Planks are the fundamental part of the scaffold. Wood is the preferred material for a plank. The common types of woods used are fir or pine or ply. Reliable scaffold suppliers provide solid sawn scaffold planks and laminated veneer lumber for durability and safety.
Types of Scaffolding
- Putlog Scaffolds
Use walls being built as a support for the putlog and the outer scaffold deck
- Independent Tied Scaffolds
Independent scaffolding relies on two lines of standards to support the working deck, not the wall of the building
- Free-Standing Scaffolds
It stands on its own, without attaching to other structures for stability. Usually resemble two towers that can be moved and resituated as needed
- Slung Scaffolds
Hang down from an overhead structure or device. They are hard to resituate.
- Suspended Scaffolds
Suspended from an overhead structure or device and can be lowered and raised with ropes
Building a plywood scaffold plank
Planks are used to work and walk on the scaffold frames. The size of the plank must fit snuggly with the frame to ensure safe working conditions. This is why rented planks may not always be a good option, and it might just be easier to build a safe plank yourself.
– ¼ inch plywood as per the frame size
– Hammer, nails and tape
– 2 by 4 posts cut 6” shorter than the plywood
– Lay down the 2 by 4 horizontally and put it beside the wall.
– Get another 2 by 4 and create a L shape with the two planks by hammering the nails at both ends
– Use the tape to space the nails equally. Repeat with the other side of 2 by 4
-Put the L posts around the plywood and hammer it down with nails
– Finally flip over the plank and remove all partially pounded nails. Flip again and repeat.
- Plank the whole frame
Make sure to cover the entire width of the scaffold with planks. The larger your work area, the easier and safer it is to walk around it. Preventing falls is an essential task of scaffolding. If using a midway up ladder frame, install another plank high up to form a guardrail.

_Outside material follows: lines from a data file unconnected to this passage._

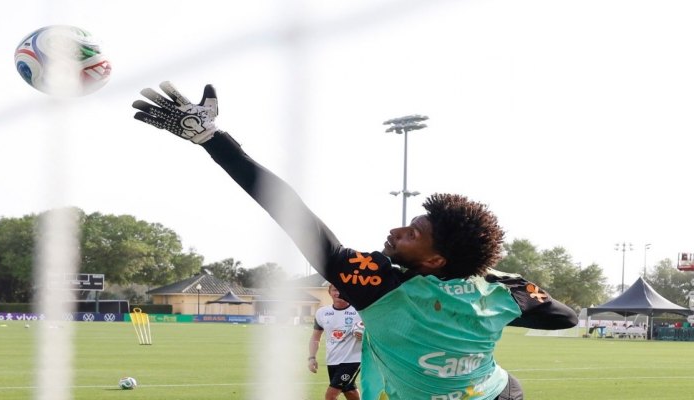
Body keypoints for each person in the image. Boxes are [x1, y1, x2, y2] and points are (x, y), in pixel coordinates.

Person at [132, 82, 579, 400]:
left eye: (413, 234)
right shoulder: (496, 294)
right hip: (500, 392)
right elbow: (563, 318)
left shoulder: (381, 284)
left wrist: (213, 140)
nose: (397, 232)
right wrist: (491, 284)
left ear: (437, 258)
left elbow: (291, 212)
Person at [309, 284, 363, 400]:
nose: (338, 293)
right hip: (332, 360)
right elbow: (315, 337)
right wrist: (312, 357)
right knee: (350, 391)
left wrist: (365, 335)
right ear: (329, 292)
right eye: (335, 289)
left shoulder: (359, 311)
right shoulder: (322, 313)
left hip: (353, 360)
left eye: (342, 290)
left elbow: (376, 330)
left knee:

- Setting up the scaffolding safely
The base jacks must be installed first. Both cross braces go on one frame. This will prevent having to lift the entire scaffold to slide them in. Simply move the top and bottom frame into position and attach the cross braces to it. Slide the scaffold about 14 in. from the wall before installing the planks. Slide the scaffold about 14 in. from the wall before installing the planks.
- Safely working on scaffolding
Do not clutter the planks so that you can avoid tripping over them or accidentally kicking them down. Keep all tools and supplies in boxes. Do not hang tools from the railings because it adds weight to the railings and they could fall over! Always wear your hard hats.
- Working with wooden planks
Only use sturdy wood like Douglas fir or ply and planks of at least 2×10 size. Softer pine boards will not hold up. The most ideal planks are the laminated veneer lumber. If you are renting a plank, get warranty insurance for safety. Don’t overhang the wooden planks by less than 6 inches or more than 18 inches!
Scaffold planks are the working platform for construction work. Precautions must be taken by using the right kind of planks and with appropriate safety measures!